Depending on which side of the Great Divide you’re on, unions — especially public employee unions — should be abolished or the bankers and corporate CEOs should be locked up in jail and the keys thrown away.
Maybe we have been at war so long in Iraq and Afghanistan we’ve adopted the suicidal tendencies of Sunnis and Shias.
It is the economy, stupid. It’s undergoing a structural change that will redefine the way we work and live. “Normal” isn’t coming back.
We don’t manufacture enough. We don’t generate enough good-paying jobs. We’re not going to shop our way to prosperity. The median price of a bungalow in the Greater San Fernando Valley region may not bounce back to $650,000 again for years, if ever.
The miracle we need to be praying for isn’t economic, it’s inside us.
Unions and bosses and ordinary citizens need to sit down at the table and begin a conversation about what are the core public services we need and how much we can afford to pay for them.
Gov. Jerry Brown has started that conversation with the state Legislature, proposing stiff cuts, short-term tax-hike extensions and abolishing Community Redevelopment Agencies to erase the state budget deficit of $25 billion that is crippling economic opportunity.
While a dysfunctional city like Los Angeles faces deficits of 10% of its operating budgets, even better-run cities like Burbank and Glendale are facing deficits of 6% to 8%, $8 million and $10 million, respectively.
Revenues to the cities are expected to decline again next year, even as the costs of pensions and benefits for public employees keep rising dramatically, and will continue to do so for many years.

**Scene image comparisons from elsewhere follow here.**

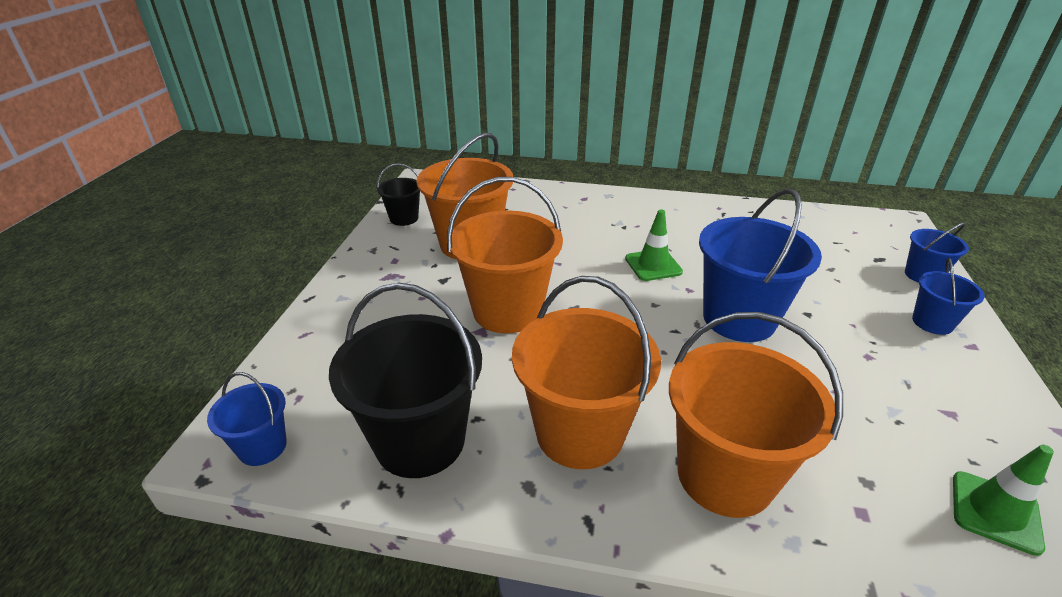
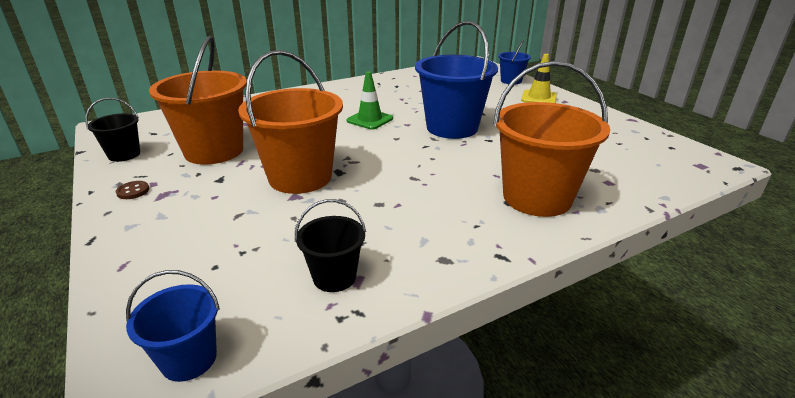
camera: 40 degrees left, 5 degrees down
(374, 262) = (133, 191): none -> brown button
(420, 440) = (334, 277): black bucket -> black bucket, size x0.51
(580, 433) = (437, 217): orange bucket -> none
(932, 323) = (538, 98): blue bucket -> yellow traffic cone
(995, 512) = (648, 157): green traffic cone -> none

It’s a no-win game for everyone. For all the talk about jobs, jobs, jobs, L.A. city and county have woeful records of job growth for the last 30 years — barely one new job for every three people added to the state population, one for every six in the county and, believe it or not, a net loss of 100,000 jobs despite an increase in population of 1 million in L.A.
Burbank and Glendale clearly have done better, thanks to luring customers with expanded retail and wooing entertainment companies from L.A. and elsewhere.
But L.A. is fighting with three-year tax holidays, interest-free loans, cash subsidies and reduced water and power rates to successfully steal a car dealership from Beverly Hills and medium-size firms from Santa Monica and Calabasas just in the last few weeks.
It’s a zero sum game. No new jobs are actually created. No new houses are sold, or cars or home furnishings.
Cities that are succeeding in the new economy — Portland, Des Moines and several others in the Midwest — are thinking and acting regionally and attracting new businesses and new jobs that stimulate the local economy, whether the direct impact of those businesses and jobs is in the major city or the suburbs.
The Los Angeles Economic Development Corp. has put forward a similar countywide strategic plan focused on creating an educated workforce and business-friendly climate, modernizing the infrastructure, taking advantage of the technological and research strengths of the region and smart use and reuse of available land.
At its heart, the emphasis is on the quality of life in which we live and work — the happiness factor.
Many economists are coming to the same conclusion: the new prosperity needs to be measured by the quality of our lives, which means safe and healthy neighborhoods, good schools, reduced traffic congestion and so on.
City officials in Burbank and Glendale already are deep into planning how to deal with the steep budget cuts for the next fiscal year.
The questions residents need to be asking is whether those decisions will make your lives better in the long run — or worse.